Advanced AOSP Subsystems
3 min read

OAT Format

Overview

This lesson explores the OAT Format, the native executable format used by the Android Runtime (ART) to execute Ahead-Of-Time (AOT) compiled code. Introduced in Android 5.0 (Lollipop), the OAT format bridges the gap between Dalvik bytecode and native machine code.

OAT File Structure: The ELF Wrapper

At its core, an OAT file is simply a standard ELF (Executable and Linkable Format) shared object file (.so). By wrapping the compiled code inside an ELF file, ART can leverage the Linux kernel's existing dynamic linker (linker or linker64) to map the executable code directly into memory.

Because OAT files are ELF files, standard Linux utilities like readelf, objdump, and nm can be used to inspect their structure.

# Example: Inspecting an OAT file's ELF sections
readelf -S /data/app/~~<random_string>/com.example.app-<random_string>/oat/arm64/base.odex

Key ELF Sections in an OAT File

  1. .rodata (Read-Only Data): Contains the original .dex files (in older Android versions), the OAT header, and metadata linking the compiled methods back to their original DEX definitions.
  2. .text (Executable Code): Contains the actual native machine code (ARM, ARM64, x86) generated by the dex2oat compiler.
  3. .bss (Block Started by Symbol): Used for uninitialized data, such as ART's internal state for resolved strings and classes.

OAT Header and Metadata

The OAT header is stored at the beginning of the .rodata section. It contains crucial information that ART needs to load and manage the optimized code.

// Simplified OAT Header in C++ (AOSP: art/runtime/oat.h)
class OatHeader {
  uint8_t magic_[4];             // "oat\n"
  uint8_t version_[4];           // e.g., "199\0"
  uint32_t adler32_checksum_;    // Checksum of the OAT file
  uint32_t instruction_set_;     // e.g., kArm64, kX86_64
  uint32_t instruction_set_features_bitmap_;
  uint32_t dex_file_count_;      // Number of DEX files compiled into this OAT
  uint32_t executable_offset_;   // Offset to the .text section
  uint32_t key_value_store_size_; // Size of the key-value store containing compiler options
  // ...
};

Following the header is a list of OatDexFile structures, one for each original .dex file compiled. These structures point to OatClass structures, which in turn provide the offsets to the compiled native code for each method.

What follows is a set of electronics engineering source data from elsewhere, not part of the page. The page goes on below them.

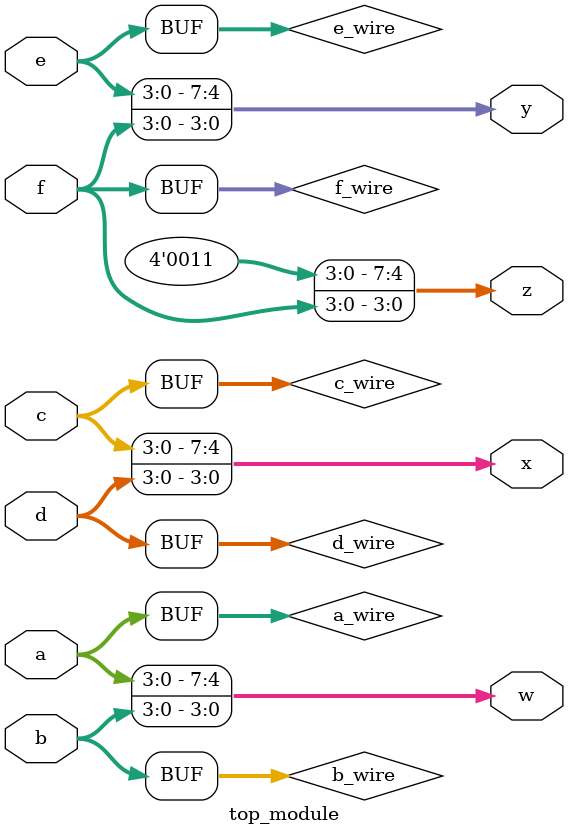
<source format=sv>
module top_module (
    input [4:0] a,
    input [4:0] b,
    input [4:0] c,
    input [4:0] d,
    input [4:0] e,
    input [4:0] f,
    output [7:0] w,
    output [7:0] x,
    output [7:0] y,
    output [7:0] z
);

    wire [4:0] a_wire, b_wire, c_wire, d_wire, e_wire, f_wire;

    assign a_wire = a;
    assign b_wire = b;
    assign c_wire = c;
    assign d_wire = d;
    assign e_wire = e;
    assign f_wire = f;

    assign w = {a_wire, b_wire[3:0]};
    assign x = {c_wire, d_wire[3:0]};
    assign y = {e_wire, f_wire[3:0]};
    assign z = {2'b11, f_wire[3:0]};

endmodule

</source>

DEX-to-OAT Compilation Output

During app installation or background optimization, the dex2oat daemon compiles the DEX bytecode into native code. The output is an OAT file (often with an .odex or .oat extension).

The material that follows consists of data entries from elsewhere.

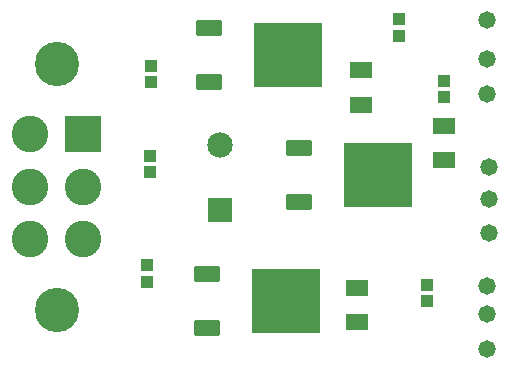
<source format=gts>
G04*
G04 #@! TF.GenerationSoftware,Altium Limited,Altium Designer,25.1.2 (22)*
G04*
G04 Layer_Color=8388736*
%FSLAX44Y44*%
%MOMM*%
G71*
G04*
G04 #@! TF.SameCoordinates,B7D9D61E-E531-4C97-95C7-BE20352FD60D*
G04*
G04*
G04 #@! TF.FilePolarity,Negative*
G04*
G01*
G75*
G04:AMPARAMS|DCode=16|XSize=2.15mm|YSize=1.3mm|CornerRadius=0.052mm|HoleSize=0mm|Usage=FLASHONLY|Rotation=0.000|XOffset=0mm|YOffset=0mm|HoleType=Round|Shape=RoundedRectangle|*
%AMROUNDEDRECTD16*
21,1,2.1500,1.1960,0,0,0.0*
21,1,2.0460,1.3000,0,0,0.0*
1,1,0.1040,1.0230,-0.5980*
1,1,0.1040,-1.0230,-0.5980*
1,1,0.1040,-1.0230,0.5980*
1,1,0.1040,1.0230,0.5980*
%
%ADD16ROUNDEDRECTD16*%
%ADD17R,1.9732X1.4332*%
%ADD18R,1.1032X1.0032*%
G04:AMPARAMS|DCode=19|XSize=5.7mm|YSize=5.5mm|CornerRadius=0.055mm|HoleSize=0mm|Usage=FLASHONLY|Rotation=0.000|XOffset=0mm|YOffset=0mm|HoleType=Round|Shape=RoundedRectangle|*
%AMROUNDEDRECTD19*
21,1,5.7000,5.3900,0,0,0.0*
21,1,5.5900,5.5000,0,0,0.0*
1,1,0.1100,2.7950,-2.6950*
1,1,0.1100,-2.7950,-2.6950*
1,1,0.1100,-2.7950,2.6950*
1,1,0.1100,2.7950,2.6950*
%
%ADD19ROUNDEDRECTD19*%
%ADD20R,2.1532X2.1532*%
%ADD21C,2.1532*%
%ADD22R,3.0982X3.0982*%
%ADD23C,3.0982*%
%ADD24C,3.7532*%
%ADD25C,1.4732*%
D16*
X675030Y712460D02*
D03*
Y666760D02*
D03*
X752490Y819140D02*
D03*
Y773440D02*
D03*
X676290Y920740D02*
D03*
Y875040D02*
D03*
D17*
X875030Y808300D02*
D03*
Y837620D02*
D03*
X801370Y700460D02*
D03*
Y671140D02*
D03*
X805180Y884610D02*
D03*
Y855290D02*
D03*
D18*
X875030Y861680D02*
D03*
Y875680D02*
D03*
X861060Y702960D02*
D03*
Y688960D02*
D03*
X836930Y927750D02*
D03*
Y913750D02*
D03*
X627380Y874380D02*
D03*
Y888380D02*
D03*
X626110Y798180D02*
D03*
Y812180D02*
D03*
X623570Y705470D02*
D03*
Y719470D02*
D03*
D19*
X741680Y689610D02*
D03*
X819140Y796290D02*
D03*
X742940Y897890D02*
D03*
D20*
X685801Y766249D02*
D03*
D21*
Y821249D02*
D03*
D22*
X569670Y830640D02*
D03*
D23*
Y786140D02*
D03*
Y741740D02*
D03*
X525170Y830640D02*
D03*
Y786140D02*
D03*
Y741740D02*
D03*
D24*
X547370Y890290D02*
D03*
Y681990D02*
D03*
D25*
X913130Y775970D02*
D03*
Y802640D02*
D03*
X911860Y927100D02*
D03*
Y894080D02*
D03*
Y864870D02*
D03*
Y702310D02*
D03*
Y678180D02*
D03*
Y648970D02*
D03*
X913130Y746760D02*
D03*
M02*

</source>
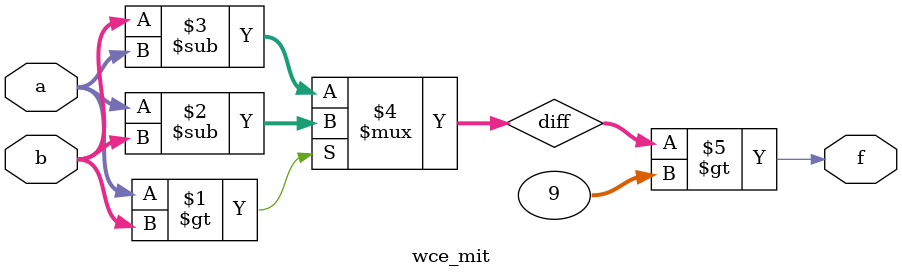
<source format=v>
module wce_mit(a, b, f);
parameter _bit = 9;
parameter wce = 9;
input [_bit - 1: 0] a;
input [_bit - 1: 0] b;
output f;
wire [_bit - 1: 0] diff;
assign diff = (a > b)? (a - b): (b - a);
assign f = (diff > wce);
endmodule

</source>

The compilation process involves:

  1. Parsing: Reading the .dex files.
  2. Verification: Ensuring the bytecode is safe and valid.
  3. Compilation: Translating DEX instructions to native machine code using the Optimizing Compiler.
  4. Linking: Resolving references and packaging the output into the ELF wrapper.

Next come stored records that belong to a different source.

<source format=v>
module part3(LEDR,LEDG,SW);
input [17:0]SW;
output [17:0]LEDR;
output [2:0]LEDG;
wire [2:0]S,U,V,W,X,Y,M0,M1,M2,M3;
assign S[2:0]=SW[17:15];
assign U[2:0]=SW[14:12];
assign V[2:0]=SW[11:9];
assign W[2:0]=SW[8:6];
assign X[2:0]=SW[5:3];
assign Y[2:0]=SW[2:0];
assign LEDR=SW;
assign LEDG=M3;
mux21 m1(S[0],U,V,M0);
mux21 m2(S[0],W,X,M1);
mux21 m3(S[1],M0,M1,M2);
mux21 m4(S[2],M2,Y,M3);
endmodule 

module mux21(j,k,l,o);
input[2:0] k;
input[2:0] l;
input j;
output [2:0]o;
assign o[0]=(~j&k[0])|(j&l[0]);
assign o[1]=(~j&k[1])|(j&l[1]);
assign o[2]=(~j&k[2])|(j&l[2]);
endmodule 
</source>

Depending on the compilation filter (e.g., speed, quicken, verify), the .text section may contain fully compiled native code for all methods, only hot methods, or no native code at all.

Exploring with the oatdump Tool

The oatdump utility is an indispensable tool for reverse engineering and analyzing ART's compilation behavior. It allows you to inspect the contents of an OAT file, view the disassembled native code, and understand the mapping between DEX instructions and machine code.

Using oatdump

You can run oatdump on an emulator or a rooted device:

# Dump the OAT header and class metadata
adb shell oatdump --oat-file=/data/app/~~<random_string>/com.example.app-<random_string>/oat/arm64/base.odex --header-only

# Dump the disassembled native code for a specific method
adb shell oatdump --oat-file=/path/to/base.odex --class=Lcom/example/MyClass; --method=myMethod

When you dump a method, oatdump provides a side-by-side view of the original DEX bytecode and the corresponding native machine code instructions generated by the AOT compiler. This is invaluable for understanding compiler optimizations and debugging performance issues.